§ **Compiti assegnati**:
1. Trascrivi con precisione il brano sull'eredità dell'Impero romano, dalle parole "Andrea commenta questi" fino alle parole "cui governava Nabucodonosor.", queste incluse.
2. Riporta come lista JSON di stringhe le righe dei record, dalla riga con "scientific name: Byssocorticium atrovirens" fino alla riga con "family: Violaceae" inclusa, con una stringa per riga e senza le righe vuote.

§ **Brano scelto**:
Andrea commenta questi versetti come segue:

"Le sette teste e i sette colli pensiamo implichino sette luoghi che si distinguono nel mondo per preminenza e potere [...] Il primo fu il regno degli Assiri a Ninive, il secondo la dinastia dei Medi ad Ectabana dal tempo di Arbace, colui che dominò gli Assiri e di cui si dice che distrusse il re Sardanapalo. Dopo di questo venne il regno dei Caldei a Babilonia, su cui governava Nabucodonosor.
Dopo la dissoluzione di questo fu stabilita la supremazia dei Persiani a Susa sotto Ciro, a cui però pose fine Alessandro re dei Macedoni. Dopo i Macedoni è venuto il potere dei Romani nella Vecchia Roma [...] controllato da imperatori empi fino a Costantino e dopo la dissoluzione del quale gli offici imperiali di sovrani finalmente amanti di Cristo sono stati trasferiti alla Nuova Roma."

In sostanza dunque Andrea considera il potere romano trasferitosi a Costantinopoli, città che rappresenta, lei, l'ultimo potere terreno prima della fine dei tempi.

La grande prostituta in sella alla bestia dalle sette teste, riprdotta da Hans Burgkmail il Vecchio in un'edizione del Nuovo Testamento del 1523 tradotta da Martin Lutero

In Occidente anche esiste una teoria della translatio imperii, secondo la quale il Sacro Romano Impero aveva raccolto l'eredità dell'impero carolingio, che a sua volta non aveva fatto altro che succedere al vecchio impero romano. Così Frutolf di Michelsberg, per fare un esempio, spiegava il passaggio delle prerogative imperiali a Carlo Magno, senza negare però un ruolo agli imperatori d'Oriente:

"Dai tempi di Costantino il grande, figlio di Elena, fino ad allora, l'impero romano rimase a Costantinopoli e fu detenuto dagli imperatori dei Greci: fu solo attraverso Carlo che fu trasferito ai re o imperatori franchi"

L'idea della conservazione della romanitas non viene mai meno, ed è per questo che da un certo momento in poi l'Impero ci terrà a definirsi, oltre che Sacro, Romano.

L'idea che l'Impero Romano dovesse conservarsi fino alla fine dei tempi fece temere che il mondo fosse prossimo a finire quando Costantinopoli cadde definitivamente in mano ai Turchi (anche perché qualcuno aveva calcolato che la fine del mondo dovesse avvenire nel 1492, ossia, secondo una stima diffusa all'epoca, a 7000 anni dalla creazione). Come già detto però sorse Mosca a raccogliere lo scettro del comando perduto da Costantinopoli, come ben spiega il monaco Filoteo in una lettera indirizzata al granduca di Mosca Basilio III:

"La Chiesa dell'antica Roma cadde per la sua eresia; le porte della seconda Roma, Costantinopoli, furono abbattute dalle asce dei Turchi infedeli; ma la Chiesa di Mosca, la nuova Roma, risplende più del sole su tutto l'universo. Tu sei il sovrano ecumenico, tu devi reggere le redini del governo nel timore di Dio: abbi timore di Lui che te le ha affidate. Due Rome sono cadute, ma la terza rimane salda in piedi; una quarta non vi sarà. Il tuo Regno Cristiano non sarà mai dato ad alcun altro sovrano"

§ **Record del dataset**:
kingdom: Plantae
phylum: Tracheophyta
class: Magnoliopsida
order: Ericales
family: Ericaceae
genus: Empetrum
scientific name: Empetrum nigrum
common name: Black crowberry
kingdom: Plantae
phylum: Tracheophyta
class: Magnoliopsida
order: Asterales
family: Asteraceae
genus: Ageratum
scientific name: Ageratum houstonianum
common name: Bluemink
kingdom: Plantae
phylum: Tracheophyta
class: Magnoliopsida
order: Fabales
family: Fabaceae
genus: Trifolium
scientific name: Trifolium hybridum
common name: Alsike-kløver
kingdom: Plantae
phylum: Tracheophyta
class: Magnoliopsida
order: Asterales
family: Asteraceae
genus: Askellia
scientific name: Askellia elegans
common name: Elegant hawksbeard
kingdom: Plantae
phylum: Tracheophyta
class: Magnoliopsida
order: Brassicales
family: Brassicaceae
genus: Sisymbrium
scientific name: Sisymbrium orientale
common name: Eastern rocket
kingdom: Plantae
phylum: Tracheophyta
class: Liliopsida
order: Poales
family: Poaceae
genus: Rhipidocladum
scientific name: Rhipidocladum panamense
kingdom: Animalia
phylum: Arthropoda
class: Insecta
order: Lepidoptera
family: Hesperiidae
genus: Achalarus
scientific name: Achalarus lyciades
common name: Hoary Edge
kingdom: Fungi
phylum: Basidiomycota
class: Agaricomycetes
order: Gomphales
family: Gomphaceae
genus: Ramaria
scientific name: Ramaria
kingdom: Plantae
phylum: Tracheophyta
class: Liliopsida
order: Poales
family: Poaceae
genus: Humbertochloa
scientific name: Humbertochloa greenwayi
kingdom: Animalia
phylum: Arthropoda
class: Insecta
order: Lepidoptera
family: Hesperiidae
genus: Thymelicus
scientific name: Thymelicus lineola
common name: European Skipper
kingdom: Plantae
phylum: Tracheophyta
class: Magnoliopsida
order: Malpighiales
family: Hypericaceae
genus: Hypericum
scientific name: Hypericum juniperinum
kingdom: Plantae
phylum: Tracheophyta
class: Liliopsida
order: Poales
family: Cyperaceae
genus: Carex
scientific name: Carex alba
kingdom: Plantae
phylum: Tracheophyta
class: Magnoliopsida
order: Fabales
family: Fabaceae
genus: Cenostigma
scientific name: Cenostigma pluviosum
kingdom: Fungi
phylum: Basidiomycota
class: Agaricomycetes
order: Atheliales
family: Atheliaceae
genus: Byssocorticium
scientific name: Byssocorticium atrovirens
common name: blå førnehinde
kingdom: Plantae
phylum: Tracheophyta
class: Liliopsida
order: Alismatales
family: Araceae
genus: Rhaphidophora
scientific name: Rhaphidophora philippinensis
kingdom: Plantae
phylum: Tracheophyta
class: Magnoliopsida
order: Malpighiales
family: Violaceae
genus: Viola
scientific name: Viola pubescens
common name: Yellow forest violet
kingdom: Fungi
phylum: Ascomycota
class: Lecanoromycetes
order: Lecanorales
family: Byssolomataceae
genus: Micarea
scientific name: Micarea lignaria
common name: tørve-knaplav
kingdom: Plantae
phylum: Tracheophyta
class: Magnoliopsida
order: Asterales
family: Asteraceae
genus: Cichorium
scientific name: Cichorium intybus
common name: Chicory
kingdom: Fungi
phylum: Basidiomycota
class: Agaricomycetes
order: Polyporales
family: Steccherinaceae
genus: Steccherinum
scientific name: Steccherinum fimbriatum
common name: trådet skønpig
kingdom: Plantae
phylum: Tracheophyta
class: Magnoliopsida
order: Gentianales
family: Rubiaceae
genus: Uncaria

§ **Compiti svolti**:
1.
Andrea commenta questi versetti come segue:

"Le sette teste e i sette colli pensiamo implichino sette luoghi che si distinguono nel mondo per preminenza e potere [...] Il primo fu il regno degli Assiri a Ninive, il secondo la dinastia dei Medi ad Ectabana dal tempo di Arbace, colui che dominò gli Assiri e di cui si dice che distrusse il re Sardanapalo. Dopo di questo venne il regno dei Caldei a Babilonia, su cui governava Nabucodonosor.

2.
[
  "scientific name: Byssocorticium atrovirens",
  "common name: blå førnehinde",
  "kingdom: Plantae",
  "phylum: Tracheophyta",
  "class: Liliopsida",
  "order: Alismatales",
  "family: Araceae",
  "genus: Rhaphidophora",
  "scientific name: Rhaphidophora philippinensis",
  "kingdom: Plantae",
  "phylum: Tracheophyta",
  "class: Magnoliopsida",
  "order: Malpighiales",
  "family: Violaceae"
]